§ EXERCISE DETAILS: Set down every entry once more, character for character.

(Stored records)

---*---

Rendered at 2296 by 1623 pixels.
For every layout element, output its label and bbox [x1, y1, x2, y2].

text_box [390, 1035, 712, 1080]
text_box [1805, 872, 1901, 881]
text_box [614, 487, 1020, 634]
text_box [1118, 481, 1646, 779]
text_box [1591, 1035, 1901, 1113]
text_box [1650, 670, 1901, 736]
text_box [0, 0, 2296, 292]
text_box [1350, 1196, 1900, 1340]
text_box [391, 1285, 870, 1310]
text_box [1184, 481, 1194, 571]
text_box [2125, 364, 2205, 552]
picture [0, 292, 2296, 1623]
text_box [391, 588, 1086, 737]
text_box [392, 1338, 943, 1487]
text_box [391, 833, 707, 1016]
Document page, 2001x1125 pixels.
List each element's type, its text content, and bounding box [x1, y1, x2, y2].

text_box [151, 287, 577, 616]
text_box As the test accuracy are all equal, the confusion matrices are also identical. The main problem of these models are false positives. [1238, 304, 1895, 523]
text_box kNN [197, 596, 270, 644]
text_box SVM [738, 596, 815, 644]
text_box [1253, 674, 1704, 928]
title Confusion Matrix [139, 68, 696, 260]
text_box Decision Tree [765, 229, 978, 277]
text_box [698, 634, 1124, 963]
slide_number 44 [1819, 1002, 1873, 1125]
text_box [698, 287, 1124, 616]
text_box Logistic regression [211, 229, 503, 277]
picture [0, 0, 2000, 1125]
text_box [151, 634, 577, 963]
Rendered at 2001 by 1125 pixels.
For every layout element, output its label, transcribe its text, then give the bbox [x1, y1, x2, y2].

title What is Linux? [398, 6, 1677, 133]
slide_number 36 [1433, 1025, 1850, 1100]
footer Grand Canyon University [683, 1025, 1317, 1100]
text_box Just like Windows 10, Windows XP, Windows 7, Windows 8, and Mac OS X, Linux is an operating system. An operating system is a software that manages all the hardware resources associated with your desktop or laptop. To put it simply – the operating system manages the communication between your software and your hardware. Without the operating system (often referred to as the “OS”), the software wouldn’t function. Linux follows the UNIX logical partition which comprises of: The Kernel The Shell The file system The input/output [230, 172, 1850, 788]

---*---

§ TASK RESULT:
Rendered at 2296 by 1623 pixels.
For every layout element, output its label and bbox [x1, y1, x2, y2].

text_box [390, 1035, 712, 1080]
text_box [1805, 872, 1901, 881]
text_box [614, 487, 1020, 634]
text_box [1118, 481, 1646, 779]
text_box [1591, 1035, 1901, 1113]
text_box [1650, 670, 1901, 736]
text_box [0, 0, 2296, 292]
text_box [1350, 1196, 1900, 1340]
text_box [391, 1285, 870, 1310]
text_box [1184, 481, 1194, 571]
text_box [2125, 364, 2205, 552]
picture [0, 292, 2296, 1623]
text_box [391, 588, 1086, 737]
text_box [392, 1338, 943, 1487]
text_box [391, 833, 707, 1016]
Document page, 2001x1125 pixels.
List each element's type, its text content, and bounding box [x1, y1, x2, y2].

text_box [151, 287, 577, 616]
text_box As the test accuracy are all equal, the confusion matrices are also identical. The main problem of these models are false positives. [1238, 304, 1895, 523]
text_box kNN [197, 596, 270, 644]
text_box SVM [738, 596, 815, 644]
text_box [1253, 674, 1704, 928]
title Confusion Matrix [139, 68, 696, 260]
text_box Decision Tree [765, 229, 978, 277]
text_box [698, 634, 1124, 963]
slide_number 44 [1819, 1002, 1873, 1125]
text_box [698, 287, 1124, 616]
text_box Logistic regression [211, 229, 503, 277]
picture [0, 0, 2000, 1125]
text_box [151, 634, 577, 963]
Rendered at 2001 by 1125 pixels.
For every layout element, output its label, transcribe its text, then give the bbox [x1, y1, x2, y2].

title What is Linux? [398, 6, 1677, 133]
slide_number 36 [1433, 1025, 1850, 1100]
footer Grand Canyon University [683, 1025, 1317, 1100]
text_box Just like Windows 10, Windows XP, Windows 7, Windows 8, and Mac OS X, Linux is an operating system. An operating system is a software that manages all the hardware resources associated with your desktop or laptop. To put it simply – the operating system manages the communication between your software and your hardware. Without the operating system (often referred to as the “OS”), the software wouldn’t function. Linux follows the UNIX logical partition which comprises of: The Kernel The Shell The file system The input/output [230, 172, 1850, 788]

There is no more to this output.